«Книжка Пьера Мишона великолепна, но читается не всегда легко; в ней всего 75 страниц, но их смакуешь как старый добрый коньяк, который невозможно пить залпом». Или: «Это маленькое литературное сокровище, приводящее нас в восхищение своим стилем, красотой языка и увлекательным сюжетом».
Мы воздержимся от комментариев по поводу смысла поэмы и оставим русских читателей наедине с текстом.
Император Запада
Жерару Бобийе посвящается
Когда-то он играл значительную роль. Двух пальцев не хватало на его правой руке; он был уж не молод, одет с усталой небрежностью, и по высокомерно вздернутым бровям, по причудливой линии массивных челюстей, прикрытых жидкой бородкой, по чересчур выдающемуся носу я признал в нем левантийца[1]; в придачу он был лыс. Он сидел неподвижно и щурился, пытаясь не упустить из виду парус, увлекаемый вдаль ветром, непоправимо уменьшающийся по мере того, как все дальше уходил в сторону Стромболи [2]; взглядом он провожал белый живот парящих чаек, когда, взяв курс на солнце, они ложились на другой галс и, неторопливо упираясь крыльями в воздух, беззащитно подставлялись взорам. Наверное, так он наслаждался жизнью; он был заметно близорук. Иль, может, он просто смотрел на море, на его неохватный простор, подобный древней, потерявшей смысл метафоре.
Внизу тропинки, спрятавшись в тени, на удаленье немногих шагов, я наблюдал за ним. Возможно, он меня не видел, всецело поглощенный созерцаньем простых вещей; вероятнее всего, меня он принимал за одного из слуг, а может, за простого рыбака. Но вот, наконец, по истеченье нескольких минут, показавшихся мне вечностью, он повернул ко мне свое лицо и коротко приветствовал; ему я отвечал, не называя его имени, однако.
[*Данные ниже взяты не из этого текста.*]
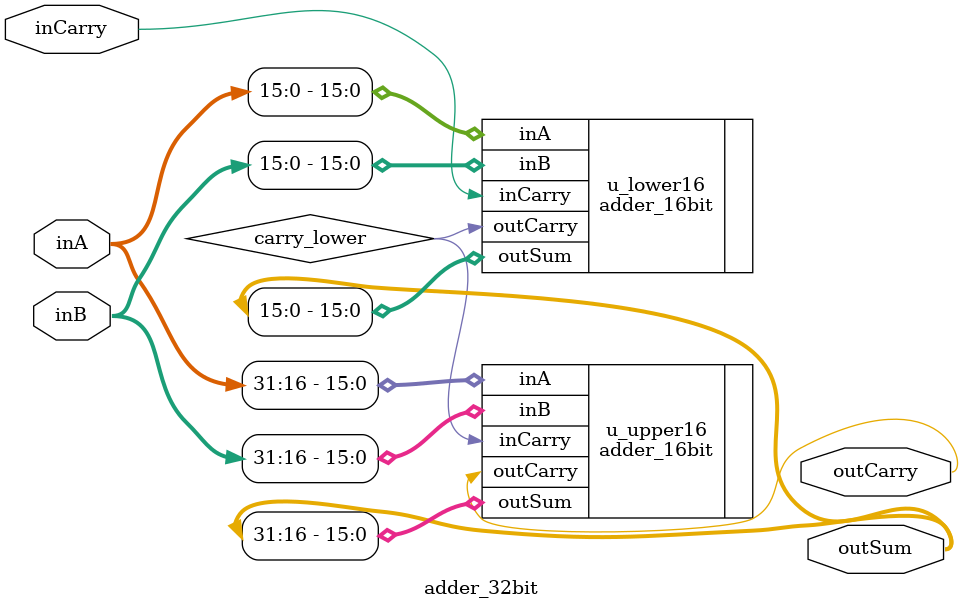
<source format=sv>

module adder_32bit (
    input  logic [31:0] inA,      // 32-bit input A
    input  logic [31:0] inB,      // 32-bit input B
    input  logic        inCarry,  // Initial carry-in
    output logic [31:0] outSum,   // 32-bit sum output
    output logic        outCarry  // Final carry-out
);
    // Internal carry signal between the two 16-bit adders
    logic carry_lower;

    // Lower 16-bit adder (bits 15:0)
    adder_16bit u_lower16 (
        .inA(inA[15:0]),
        .inB(inB[15:0]),
        .inCarry(inCarry),
        .outSum(outSum[15:0]),
        .outCarry(carry_lower)
    );

    // Upper 16-bit adder (bits 31:16)
    adder_16bit u_upper16 (
        .inA(inA[31:16]),
        .inB(inB[31:16]),
        .inCarry(carry_lower),
        .outSum(outSum[31:16]),
        .outCarry(outCarry)
    );

endmodule
</source>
На его груди заметил я массивный крест, покрытый самоцветными камнями, с концами, изогнутыми, точно удила, и грозными, как это принято у варваров.
С того момента началась, хоть наши возрасты и были столь различны, хотя я лгал ему и делал вид, что знать не знаю, кто он есть на самом деле (так, некто без лица, незнамо кто — а он не возражал и тоже делал вид, как будто бы свою безликость принимает и, более того, он всячески ее стремится подчеркнуть), так вот, с того момента началась с ним наша дружба — так хочется назвать мне то, что нас связало. С первого же раза у меня вошло в привычку садиться рядом с ним на каменную низкую скамью; я тоже глаз не отрывал от парусов, и речь, естественно, зашла о навигации, о гребле и черных кораблях, о путешествиях морских и греческой поэзии — одна ведь без другой уже не существует, и неизвестно, что из них обеих — явь, что — текст и что сначала появилось, хрупкий ли просмоленный каркас, иль строгие гекзаметры стиха, плывущие по воле волн в пучине моря, иль в океане языков. Что до
Когда мы наконец расстались, последние исчезли паруса с совсем уже ночного моря, обретшего навеки винный цвет, поскольку греки так о нем сказали. Усталой поступью он начал подниматься по узкой тропке, что вилась по склону, ведя к его невзрачному жилищу, на верх скалы, носящей имя Монтероза; комичным жестом он приподнимал заботливо края изношенной одежды, вдруг останавливался дух перевести, упрямо глядя в землю и внимая тому, что нес в себе. Его сандалии клубы вздымали красноватой пыли, ложившейся на свежие следы. Из виду скрывшееся солнце освещало лишь половину островерхого Стромболи: как золото горящий треугольник на темном фоне, ровном, монолитном; на пурпуре сверканье диадемы. Вот все погасло. Где-то заревел осел; и стала ночь.